Go Back

Project Overview

This project utilized data “Behavioral Risk Factors Surveillance System for Selected Metropolitan Area Risk Trends (SMART) for 2002-2010” or the brfss_smart2010 dataset from package p8105.datasets to explore the self-rated overall health among US population, with a particular focus on New York State residents. The project utilized R version 4.3.1 and R packages dplyr, ggplot2, tidyverse, and p8105.datasets.

After cleaning, the BRFSS dataset has 10625 observations and 23 variables. Variables include: year, location_abbr, location_desc, class, topic, question, response, sample_size, data_value, confidence_limit_low, confidence_limit_high, display_order, data_value_unit, data_value_type, data_value_footnote_symbol, data_value_footnote, data_source, class_id, topic_id, location_id, question_id, resp_id, geo_location. The type of data value in this dataset is Crude Prevalence, and the unit of data value is %. The topic of focus is “Overall Health”, question is “How is your general health?”, and responses include “Excellent, Very good, Good, Fair, Poor”.

Visualizations and EDA

In 2002, MA, NJ, PA states were observed at 7 or more locations. In 2010, CA, FL, MA, MD, NC, NE, NJ, NY, OH, TX, WA states were observed at 7 or more locations. From 2002 to 2010, there is a significant increase in the number of states that have 7 or more observation locations.

Spaghetti Plot of State Average Prevalence over Time, limited to responses of “Excellent”

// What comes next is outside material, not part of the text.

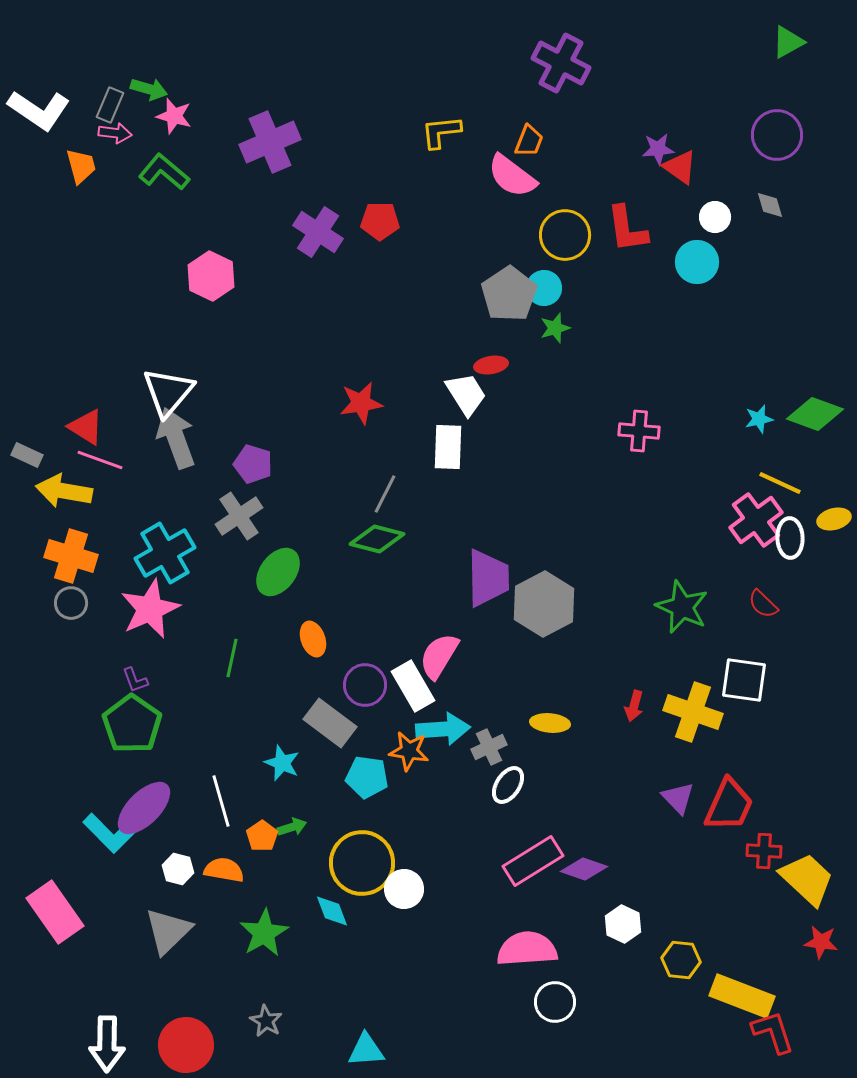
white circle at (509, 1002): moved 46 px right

The average crude prevalence across locations within a state fluctuates across years, but overall remains fairly stable. There is no distinguishable trend in the average data values across years.

Among all data available, UT in 2002 has the highest average crude prevalence, WV in 2005 has the lowest average crude prevalence.

Plot of prevalence distribution for responses “Poor” to “Excellent” among locations in NY State, 2006 and 2010

Based on the plots, we can see that Poor responses had the lowest crude prevalence across all locations in NY State for both 2006 and 2010, and as the order of responses increases towards Very good, the crude prevalence also increases. However, for responses of Excellent, we see a decreased crude prevalence distribution compared to the previous Good and Very good.

We can see that in 2006, responses Good and Very good have comparable crude prevalence distributions, although the median for Very good is slightly higher. When it comes to 2010, the crude prevalence for responses Very good is apparently higher than that of Good. Responses Fair and Poor in 2010 have wider spread compared to that of 2006.